What Should Families Ask When Visiting Arc At El Paso?

Based on this facility's data, families visiting should ask: "What changes have been made since the serious inspection findings, and how are you preventing similar issues?" "What safeguards and monitoring systems are in place to protect residents from abuse or neglect?" "Can you walk me through typical staffing levels on day, evening, and night shifts?" "Can I visit during a mealtime to observe dining assistance and food quality?" These questions are particularly relevant given the facility's Immediate Jeopardy citations, the substantiated abuse finding on record, and the below-average staffing rating.

Is Arc At El Paso Safe?

Based on CMS inspection data, ARC AT EL PASO has documented safety concerns. The facility has 1 substantiated abuse finding (meaning confirmed case of resident harm by staff or other residents). Inspectors have issued 1 Immediate Jeopardy citation (the most serious violation level indicating risk of serious injury or death). The facility has a 2-star overall rating and ranks #100 of 100 nursing homes in Illinois. Families considering this facility should ask detailed questions about what corrective actions have been taken since these incidents.

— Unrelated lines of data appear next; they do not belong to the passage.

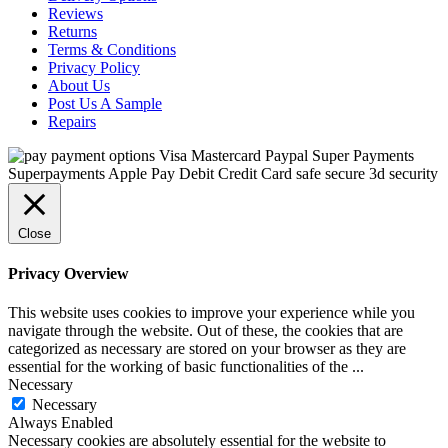
Reviews
Returns
Terms & Conditions
Privacy Policy
About Us
Post Us A Sample
Repairs
Close
Privacy Overview
This website uses cookies to improve your experience while you
navigate through the website. Out of these, the cookies that are
categorized as necessary are stored on your browser as they are
essential for the working of basic functionalities of the
...
Necessary
Necessary
Always Enabled
Necessary cookies are absolutely essential for the website to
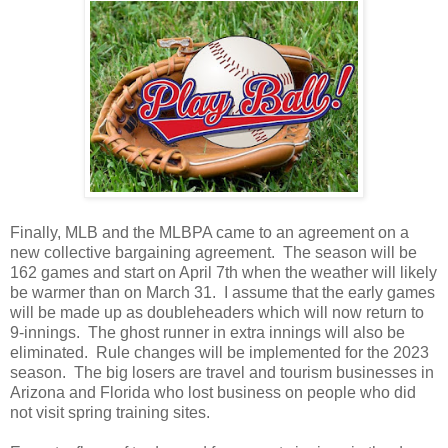
Finally, MLB and the MLBPA came to an agreement on a
new collective bargaining agreement. The season will be
162 games and start on April 7th when the weather will likely
be warmer than on March 31. I assume that the early games
will be made up as doubleheaders which will now return to
9-innings. The ghost runner in extra innings will also be
eliminated. Rule changes will be implemented for the 2023
season. The big losers are travel and tourism businesses in
Arizona and Florida who lost business on people who did
not visit spring training sites.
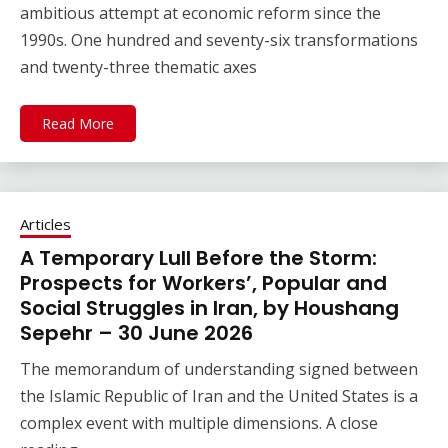
ambitious attempt at economic reform since the
1990s. One hundred and seventy-six transformations
and twenty-three thematic axes
Read More
Articles
A Temporary Lull Before the Storm:
Prospects for Workers’, Popular and
Social Struggles in Iran, by Houshang
Sepehr – 30 June 2026
The memorandum of understanding signed between
the Islamic Republic of Iran and the United States is a
complex event with multiple dimensions. A close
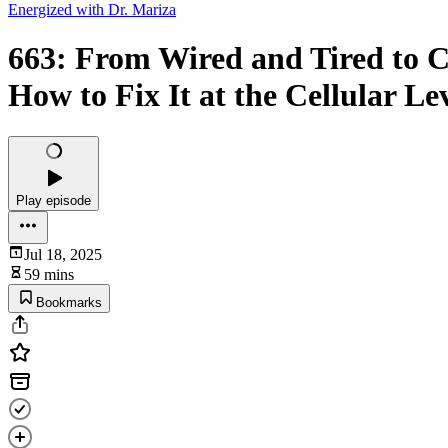
Energized with Dr. Mariza
663: From Wired and Tired to
How to Fix It at the Cellular Le
Play episode
Jul 18, 2025
59 mins
Bookmarks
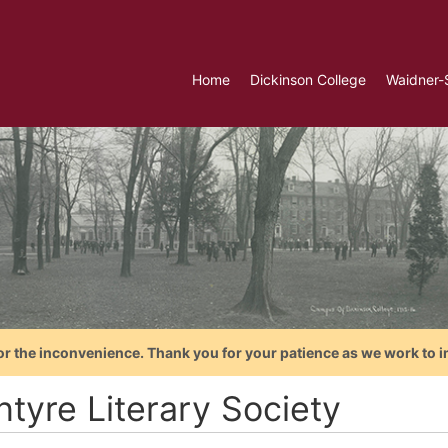
Home
Dickinson College
Waidner-
or the inconvenience. Thank you for your patience as we work to i
ntyre Literary Society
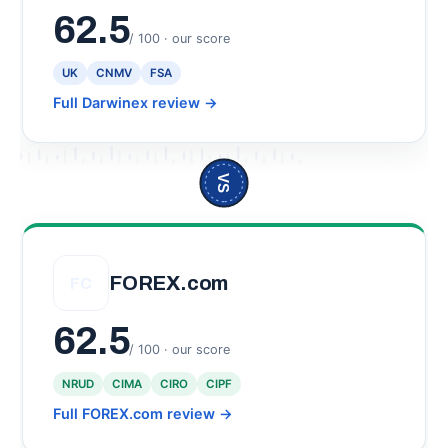
62.5
/ 100 · our score
UK
CNMV
FSA
Full Darwinex review
→
VS
FOREX.com
FC
62.5
/ 100 · our score
NRUD
CIMA
CIRO
CIPF
Full FOREX.com review
→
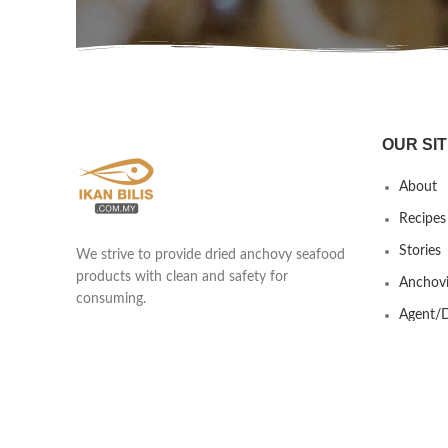
OUR SIT
About
Recipes
Stories
We strive to provide dried anchovy seafood
products with clean and safety for
Anchovi
consuming.
Agent/D
Yew Shen Marine Product Trading
Contact
201803418439 (002920253-A)
Lot 690 & 691 Kawasan Industrial Ikan
Bilis, Taman Nilam, Jalan Kisap, Kuah
07000 Langkawi, Kedah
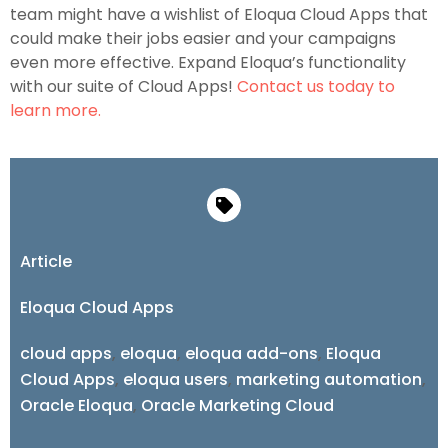
team might have a wishlist of Eloqua Cloud Apps that
could make their jobs easier and your campaigns
even more effective. Expand Eloqua’s functionality
with our suite of Cloud Apps!
Contact us today to
learn more.
Article
Eloqua Cloud Apps
cloud apps
,
eloqua
,
eloqua add-ons
,
Eloqua
Cloud Apps
,
eloqua users
,
marketing automation
,
Oracle Eloqua
,
Oracle Marketing Cloud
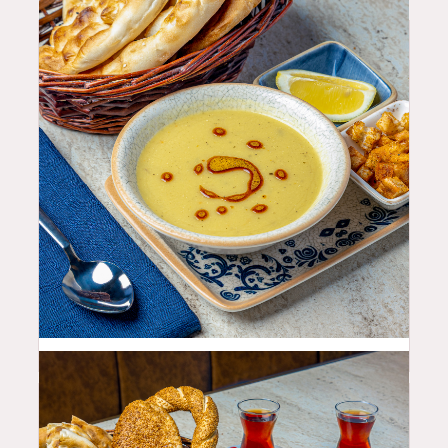
10.99
$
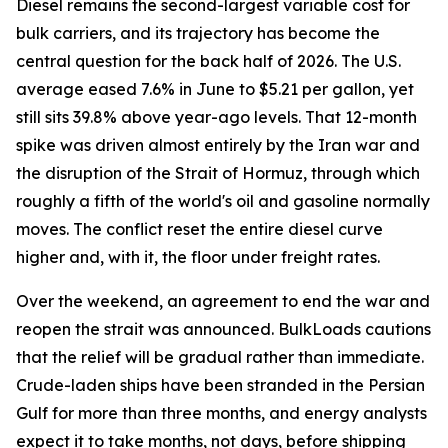
Diesel remains the second-largest variable cost for
bulk carriers, and its trajectory has become the
central question for the back half of 2026. The U.S.
average eased 7.6% in June to $5.21 per gallon, yet
still sits 39.8% above year-ago levels. That 12-month
spike was driven almost entirely by the Iran war and
the disruption of the Strait of Hormuz, through which
roughly a fifth of the world's oil and gasoline normally
moves. The conflict reset the entire diesel curve
higher and, with it, the floor under freight rates.
Over the weekend, an agreement to end the war and
reopen the strait was announced. BulkLoads cautions
that the relief will be gradual rather than immediate.
Crude-laden ships have been stranded in the Persian
Gulf for more than three months, and energy analysts
expect it to take months, not days, before shipping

Do Nurses at Arc At El Paso Stick Around?

ARC AT EL PASO has a staff turnover rate of 45%, which is about average for Illinois nursing homes (state average: 46%). Moderate turnover is common in nursing homes, but families should still ask about staff tenure and how the facility maintains care continuity when employees leave.

Was Arc At El Paso Ever Fined?

ARC AT EL PASO has been fined $8,994 across 1 penalty action. This is below the Illinois average of $33,169. While any fine indicates a compliance issue, fines under $50,000 are relatively common and typically reflect isolated problems that were subsequently corrected. Families should ask what specific issues led to these fines and confirm they've been resolved.

Is Arc At El Paso on Any Federal Watch List?

ARC AT EL PASO is not on any federal watch list. The most significant is the Special Focus Facility (SFF) program, which identifies the bottom 1% of nursing homes nationally based on persistent, serious quality problems. Not being on this list means the facility has avoided the pattern of deficiencies that triggers enhanced federal oversight. This is a positive indicator, though families should still review the facility's inspection history directly.